● **Data**
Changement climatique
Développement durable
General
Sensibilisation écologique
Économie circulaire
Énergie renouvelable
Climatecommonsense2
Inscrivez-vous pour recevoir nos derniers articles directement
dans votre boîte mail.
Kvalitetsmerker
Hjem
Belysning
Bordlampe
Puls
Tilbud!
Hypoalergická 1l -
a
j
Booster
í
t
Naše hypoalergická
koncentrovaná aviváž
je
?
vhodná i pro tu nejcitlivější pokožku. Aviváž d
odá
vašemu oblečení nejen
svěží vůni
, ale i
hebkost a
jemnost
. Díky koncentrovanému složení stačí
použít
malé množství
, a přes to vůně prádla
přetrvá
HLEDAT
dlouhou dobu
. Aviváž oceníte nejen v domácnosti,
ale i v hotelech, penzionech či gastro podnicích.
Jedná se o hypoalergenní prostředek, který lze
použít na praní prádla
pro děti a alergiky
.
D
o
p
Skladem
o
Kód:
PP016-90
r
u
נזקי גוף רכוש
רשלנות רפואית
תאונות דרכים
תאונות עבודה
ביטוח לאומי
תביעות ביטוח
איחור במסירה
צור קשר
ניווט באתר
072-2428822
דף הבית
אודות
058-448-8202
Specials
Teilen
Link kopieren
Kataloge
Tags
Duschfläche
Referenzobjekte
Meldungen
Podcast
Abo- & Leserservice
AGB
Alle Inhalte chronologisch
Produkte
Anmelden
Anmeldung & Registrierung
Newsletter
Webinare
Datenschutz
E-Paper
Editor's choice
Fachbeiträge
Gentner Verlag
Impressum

● **Task requirements**
Retype the material. Keep it exact.

● **Response area**
Changement climatique
Développement durable
General
Sensibilisation écologique
Économie circulaire
Énergie renouvelable
Climatecommonsense2
Inscrivez-vous pour recevoir nos derniers articles directement
dans votre boîte mail.
Kvalitetsmerker
Hjem
Belysning
Bordlampe
Puls
Tilbud!
Hypoalergická 1l -
a
j
Booster
í
t
Naše hypoalergická
koncentrovaná aviváž
je
?
vhodná i pro tu nejcitlivější pokožku. Aviváž d
odá
vašemu oblečení nejen
svěží vůni
, ale i
hebkost a
jemnost
. Díky koncentrovanému složení stačí
použít
malé množství
, a přes to vůně prádla
přetrvá
HLEDAT
dlouhou dobu
. Aviváž oceníte nejen v domácnosti,
ale i v hotelech, penzionech či gastro podnicích.
Jedná se o hypoalergenní prostředek, který lze
použít na praní prádla
pro děti a alergiky
.
D
o
p
Skladem
o
Kód:
PP016-90
r
u
נזקי גוף רכוש
רשלנות רפואית
תאונות דרכים
תאונות עבודה
ביטוח לאומי
תביעות ביטוח
איחור במסירה
צור קשר
ניווט באתר
072-2428822
דף הבית
אודות
058-448-8202
Specials
Teilen
Link kopieren
Kataloge
Tags
Duschfläche
Referenzobjekte
Meldungen
Podcast
Abo- & Leserservice
AGB
Alle Inhalte chronologisch
Produkte
Anmelden
Anmeldung & Registrierung
Newsletter
Webinare
Datenschutz
E-Paper
Editor's choice
Fachbeiträge
Gentner Verlag
Impressum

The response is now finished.